The characters were very well balanced. Everyone had their necessary role. I was the mercenary type who got a academic and the ex-thief into the city to let them do their stuff. I hope the arrogance of my character - and my luck with die rolls - didn't come over as an experienced player showing off. I tried to sit back and play up the other characters. (And not scream at their analysis paralysis at times.)
The system was basically a dice pool system. These aren't intuitive to me but I understood it pretty much from the start. As I said, I don't see much that needs fixing and it's pretty much ready for publication as it stands.
I paid for my afternoon game (£3 remember) out of my £5 shop credit. Apart from a couple of cans of Coke, the only thing I could find in the shop for £2 was an unpainted metal Superhero speedster figure in a sale box. (When did games stuff get so expensive?) so I asked to have it transferred to the Convention organiser's account and at least one other person copied my example.
Then I came home.
BurritoCon is typical of the new breed of "Games Days" springing up across the country. Just like our own much-loved Spaghetti ConJunction. Rather than a full scale convention, the organisers book a pre-existing venue - such as a games cafe - and just organise the games. Just about everything else is done for them. Today, for example, all the monies were paid directly to the venue using their usual systems.

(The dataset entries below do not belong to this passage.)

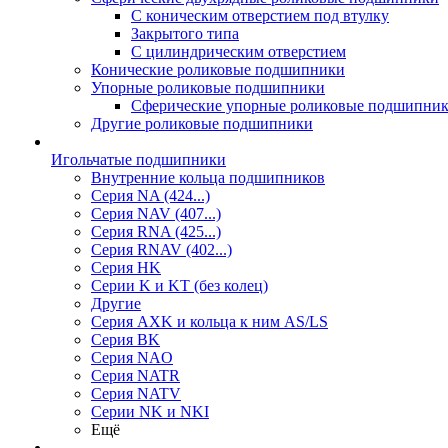
С коническим отверстием под втулку
Закрытого типа
С цилиндрическим отверстием
Конические роликовые подшипники
Упорные роликовые подшипники
Сферические упорные роликовые подшипни
Другие роликовые подшипники
Игольчатые подшипники
Внутренние кольца подшипников
Серия NA (424...)
Серия NAV (407...)
Серия RNA (425...)
Серия RNAV (402...)
Серия HK
Серии K и KT (без колец)
Другие
Серия AXK и кольца к ним AS/LS
Серия BK
Серия NAO
Серия NATR
Серия NATV
Серии NK и NKI
Ещё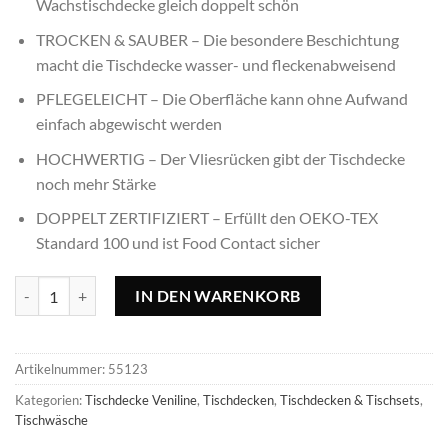
Wachstischdecke gleich doppelt schön
TROCKEN & SAUBER – Die besondere Beschichtung
macht die Tischdecke wasser- und fleckenabweisend
PFLEGELEICHT – Die Oberfläche kann ohne Aufwand
einfach abgewischt werden
HOCHWERTIG – Der Vliesrücken gibt der Tischdecke
noch mehr Stärke
DOPPELT ZERTIFIZIERT – Erfüllt den OEKO-TEX
Standard 100 und ist Food Contact sicher
Tischdecke Véniline anthrazit - 140x140cm, quadratisch Menge
IN DEN WARENKORB
Artikelnummer:
55123
Kategorien:
Tischdecke Veniline
,
Tischdecken
,
Tischdecken & Tischsets
,
Tischwäsche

And it was a really, really,good venue. You'll have noticed in these reports I rarely name people or venues. But this one deserves special citation. It's Fan Boy 3 in Manchester city centre. Large, bright, two floors. Bursting with gaming goodness. Loads of tables. All the snacks and drinks you want at reasonable prices (£1 for a can seems about right to me). It hosted BurritoCon, a Pokemon convention and still had room for scores of other customers during the day. I think they've got stuff sewn up. If anyone thinks about asking me about opening a game store/cafe, I'll simply suggest they visit Fan Boy 3 to see how it's done.
So, with the venue taking so much of the strain, did the convention organiser actually have any work to do? Well, yes. It's only a small event but he did a superb job of matching the number of referees to tables to players. He planned an offering and stuck to it and then trusted the players to respond to it reasonably without any complex signup systems being needed. And he grew the event through relentless on line promotion. Good job.
He's thinking of offering it again in the autumn - and I think he should, though I warned him it's a much more crowded time in the calendar. If another BurritoCon comes up and I'm free, I'll be back in a shot. Really enjoyed it. Really pleasant day out.